Implicit sexism in the Gauntlet

By Michael Jensen

Editors, the Gauntlet,

Re: "The secret life of Nancy Betkowski," March 8, 2001

I was disturbed by the implicit sexism of Lawrence Bailey’s column on Nancy MacBeth. Bailey overlooked obvious facts. From his first campaign as mayor to today, Ralph Klein has jumped from being a populist NDP’er, to a Liberal (which he left being after it was obvious he would not win the leadership from Laureance Decore) to the Tories. Yet, there are no articles by Bailey or anybody else about Klein being ruthlessly ambitious and power-crazed. Maybe if Ralph changed his name Bailey would write about it. How a woman politician’s name-change is an indication of Machiavellian ambition seems like a double standard to me. The continual double entendres to "Lady Macbeth" imply that all female politicians have to be more subdued in wanting to be Premier during elections or any other time than their male counterparts or be branded with such terms.
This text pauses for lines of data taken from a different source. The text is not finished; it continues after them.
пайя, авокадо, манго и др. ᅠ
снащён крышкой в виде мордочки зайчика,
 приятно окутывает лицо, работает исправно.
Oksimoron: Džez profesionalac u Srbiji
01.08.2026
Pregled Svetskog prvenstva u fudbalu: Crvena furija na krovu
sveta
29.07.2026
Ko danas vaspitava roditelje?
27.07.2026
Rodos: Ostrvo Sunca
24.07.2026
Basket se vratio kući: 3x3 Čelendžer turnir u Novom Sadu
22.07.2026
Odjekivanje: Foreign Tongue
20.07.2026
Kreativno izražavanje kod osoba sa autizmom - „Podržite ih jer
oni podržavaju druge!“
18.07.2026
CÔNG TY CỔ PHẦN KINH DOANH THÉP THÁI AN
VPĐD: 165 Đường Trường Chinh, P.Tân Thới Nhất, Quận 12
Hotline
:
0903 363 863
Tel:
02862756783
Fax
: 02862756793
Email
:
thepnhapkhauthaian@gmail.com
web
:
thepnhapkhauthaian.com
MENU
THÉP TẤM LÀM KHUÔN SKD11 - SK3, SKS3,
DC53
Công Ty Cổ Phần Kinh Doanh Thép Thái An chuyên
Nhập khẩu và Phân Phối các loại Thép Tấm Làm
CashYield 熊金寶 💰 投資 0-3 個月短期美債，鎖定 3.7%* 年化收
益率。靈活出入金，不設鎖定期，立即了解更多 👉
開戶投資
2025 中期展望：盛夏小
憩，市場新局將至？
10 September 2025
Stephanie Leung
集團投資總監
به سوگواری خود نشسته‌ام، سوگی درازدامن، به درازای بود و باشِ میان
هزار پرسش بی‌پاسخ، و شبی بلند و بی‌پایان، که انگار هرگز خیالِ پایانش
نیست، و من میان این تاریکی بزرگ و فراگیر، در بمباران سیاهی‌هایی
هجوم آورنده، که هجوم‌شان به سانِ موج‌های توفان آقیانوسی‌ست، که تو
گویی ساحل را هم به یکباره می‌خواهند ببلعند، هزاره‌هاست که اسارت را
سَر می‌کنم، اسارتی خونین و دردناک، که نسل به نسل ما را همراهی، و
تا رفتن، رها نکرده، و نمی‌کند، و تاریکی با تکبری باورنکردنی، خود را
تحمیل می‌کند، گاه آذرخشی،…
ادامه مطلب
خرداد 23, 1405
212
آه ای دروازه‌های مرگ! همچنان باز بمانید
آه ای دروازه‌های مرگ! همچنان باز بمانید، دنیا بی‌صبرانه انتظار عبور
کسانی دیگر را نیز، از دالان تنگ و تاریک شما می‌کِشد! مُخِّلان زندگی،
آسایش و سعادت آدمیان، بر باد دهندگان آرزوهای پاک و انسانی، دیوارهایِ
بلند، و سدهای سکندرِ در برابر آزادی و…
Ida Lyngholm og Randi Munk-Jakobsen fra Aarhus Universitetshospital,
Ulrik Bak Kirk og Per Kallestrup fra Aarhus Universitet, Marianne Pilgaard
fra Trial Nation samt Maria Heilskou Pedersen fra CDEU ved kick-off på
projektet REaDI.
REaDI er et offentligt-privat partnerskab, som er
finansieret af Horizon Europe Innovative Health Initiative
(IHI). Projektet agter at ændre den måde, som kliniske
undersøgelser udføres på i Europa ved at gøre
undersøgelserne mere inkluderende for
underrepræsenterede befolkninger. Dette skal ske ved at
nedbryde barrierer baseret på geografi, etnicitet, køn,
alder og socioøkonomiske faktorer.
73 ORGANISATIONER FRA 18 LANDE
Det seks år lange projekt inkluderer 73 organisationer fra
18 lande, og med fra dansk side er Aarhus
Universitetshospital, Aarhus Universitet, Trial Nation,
To MacBeth’s defence, she was always labelled on the left of the centre-right Lougheed-Getty Tories. That’s where the Alberta Liberals are now as the Tories have veered to
the far right. There’s no significant inconsistency. Only in one-party dictatorships (perhaps Alberta?) are individuals expected to stay with a party for life. Isn’t that what democracy is about–being able to switch parties?

How ironic the Gauntlet advertised its upcoming feminist supplement below Bailey’s column! The ad advertises feminism as a movement thought to be dead. With polemics like Bailey writing for the Gauntlet opinion pages, I’m wondering that too.